I have a 1994 Mazda Protege, 4 door, tan, with 203,000 miles. Recently I had a new timing belt/water pump installed. Afterwards, a friend of mine looked at the work and said he could see the timing belt in some places. There are gaps in the cover from maybe a hairline to 1/8" wide.



I suspect the gaps were there for awhile when a previous garage installed a timing belt years ago. My friend told me that there should be absolutely no gaps, so I went back to the garage and fussed about how there should be no gaps. The garage is now ordering an upper and lower case for that area to replace the current cases, which apparently are warped and worn. The mechanic I talked to said this wasn’t an issue really, that a lot of cars have these gaps.
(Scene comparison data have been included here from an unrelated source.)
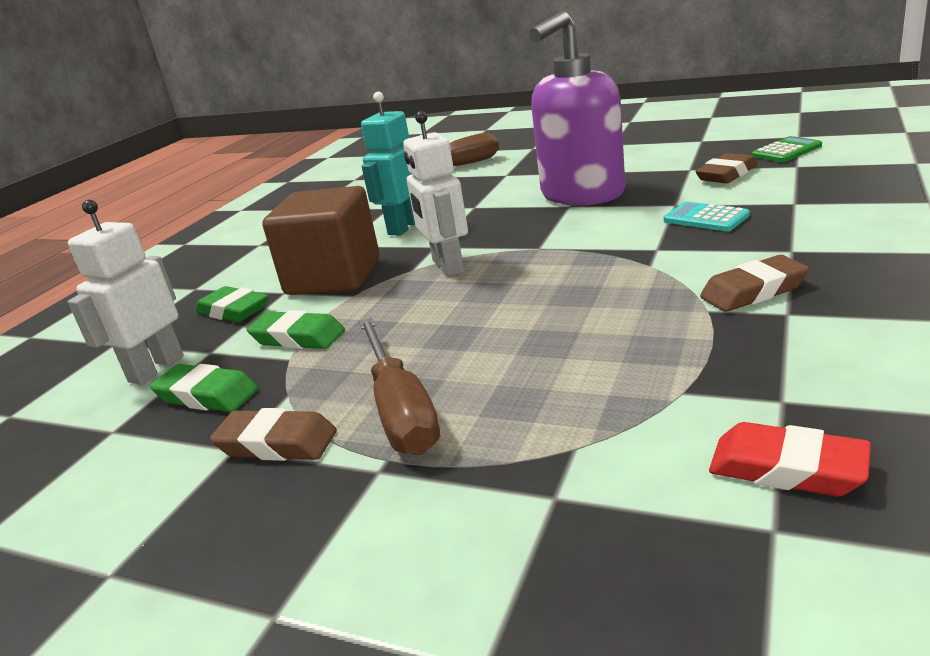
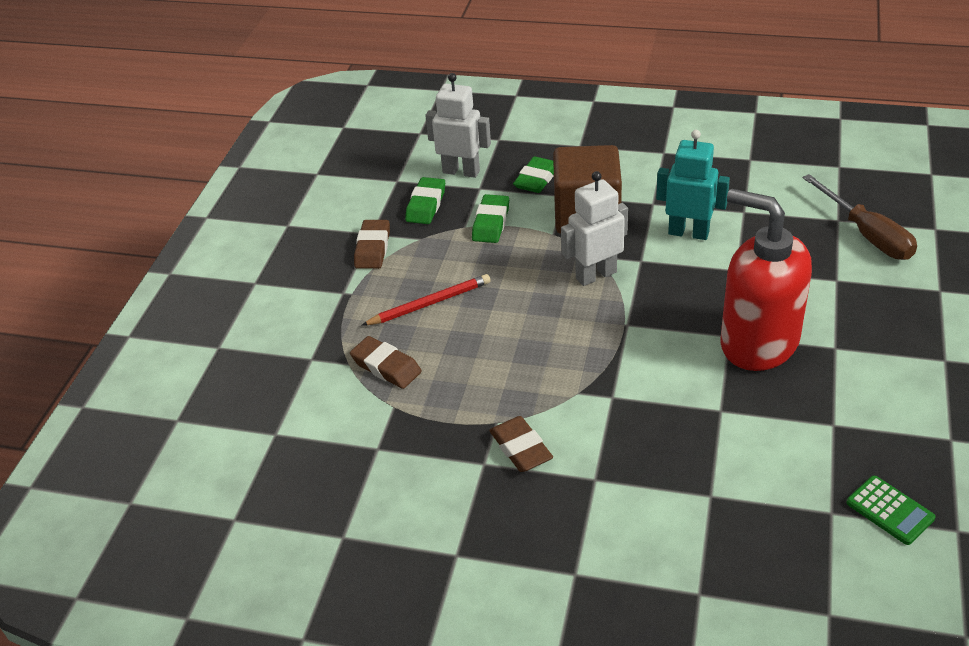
camera: 80 degrees right, 15 degrees up
(400, 410) = (396, 289): brown screwdriver -> none
(450, 376) = (429, 304): none -> red pencil
(582, 195) = (758, 342): purple soap dispenser -> red soap dispenser
(706, 218) = (678, 430): turquoise calculator -> none
(726, 175) = (806, 452): brown eraser -> brown eraser (386, 367)
(787, 469) = (316, 443): red eraser -> none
My question: Who is right, the mechanic or my friend? Do the cases have to completely seal off the timing belt from the elements, or is it okay if there is some daylight in some places? For peace of mind, I have ordered the new cases to be installed, but am not sure if I am being taken for a ride by either the mechanic or my friend.

#2

Not an issue. Some folks even take off the covers to give the engine a more mechanical look. I don’t recommend that, but your friend is worrying too much.

#3

I agree that this is not an issue. And, I personally wouldn’t spend that money on a 14-15 year old car. But–to each his own.

#4

In all fairness, your friend might not know that much about cars with timing belts. Cars with timing chains typically do get oiled, and that would be a scenario where you’d need the timing hardware sealed up.

#5

I’m a little more confused by the last post talking about some timing belts being sealed in and lubricated by oil. I replaced the timing belt because the mechanic said there was an oil leak nearby and if I fixed that leak and should replace the timing belt because it would be covered in oil and that wouldn’t be good.

Is it a different type of oil in a sealed unit? The timing belt definitely is under a cover.

#6

mr_josh is talking about a timing chain which some cars have instead of a timing belt. Your car has a timing belt so yours is not lubricated by oil. In fact, the reason your mechanic told you to replace it after fixing the leak is because the oil will speed the deterioration of the belt. An engine with a timing chain has an actual metal chain similar to a bicycle chain but larger and stronger instead of the rubber belt.

#7

Reread mr josh’s post.

He’s talking about a timing CHAIN…NOT a belt. Chains NEED oil…belts DON’T.

#8

Thanks for setting me straight. The more I learn, the more I believe I should let things stand as they are, as previously posters have noted. Odds are very slim that something catastrophic will get through a 1/8" gap and hurt the belt.